In particular, we also test the club convergence hypothesis through a non-parametric test. The kernel distribution estimation provides a clear picture of states’ stratification, polarisation, and unimodal distribution regarding HDI overtimes. The kernel plot shows that the distribution is a full mean value of HDI, indicating that states are converging to a common steady state or approaching a unimodal distribution. We find evidence of club convergence on the convergence hypothesis through club specification. The finding of the two convergence clubs for HDI suggests different forces of development and inequality. This finding has policy implications for the HDI in India. The measures uniform to all states and territories will have a limited impact on the states and territories with different convergence patterns. These clubs must be taken into consideration while formulating Indian human development policies. The studies’ findings may provide policymakers insight into achieving horizontal equity across Indian states. The study also suggests that regional development and inequality reduction should be prioritised in light of each clustered state’s unique convergence path for the HDI from the policy perspective.
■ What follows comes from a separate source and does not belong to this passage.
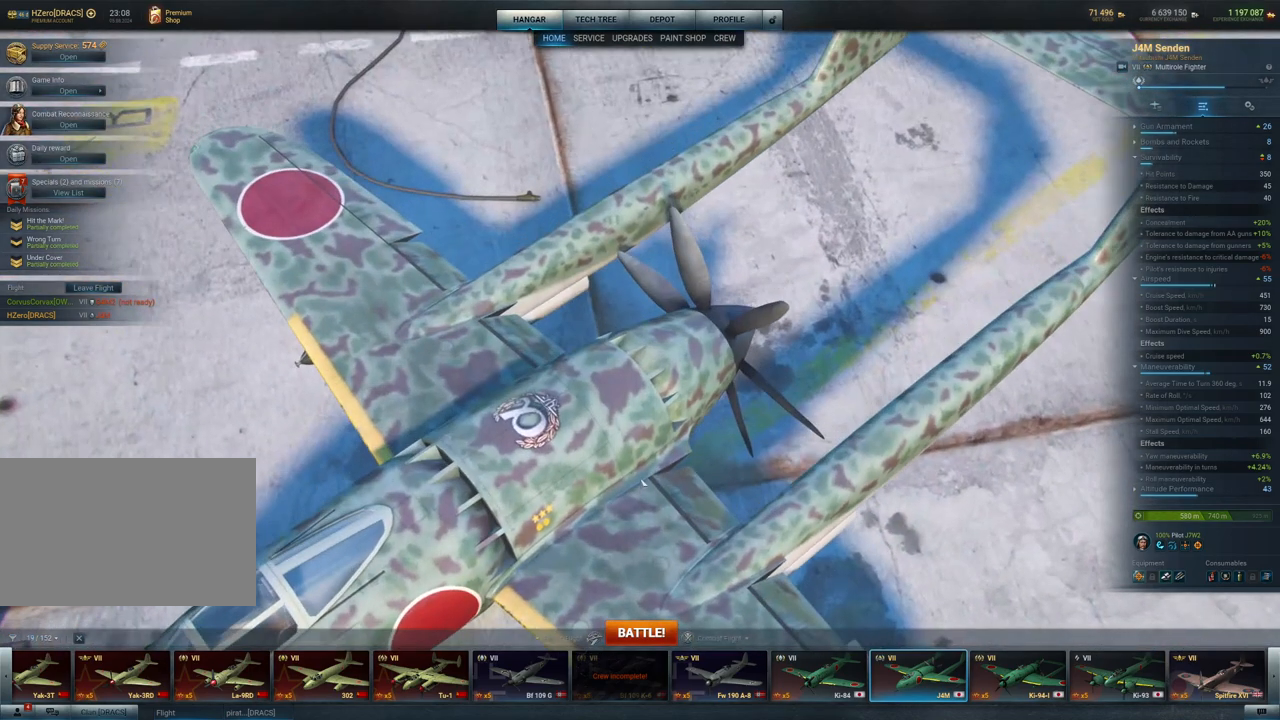
{"keys": [], "mouse": ["left"], "mouse_move": "still", "events": []}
The Indian government should help accelerate coordinated development across states and create a new regional coordinated development strategy that lays out new standards for bridging India’s regional development gap. India’s regional coordinated development strategy should be refocused on coordinating human development across borders, prioritising minimising regional inequalities in human development and well-being. This approach, including appropriate HDI policies, could help governments improve their overall economic and social development and achieve convergence to a common steady-state level of HDI. Although the HDI has improved and enhanced, the study found that specific issues still need to be addressed. For instance, future research could focus on the spatial clustering of a particular area and its reasons.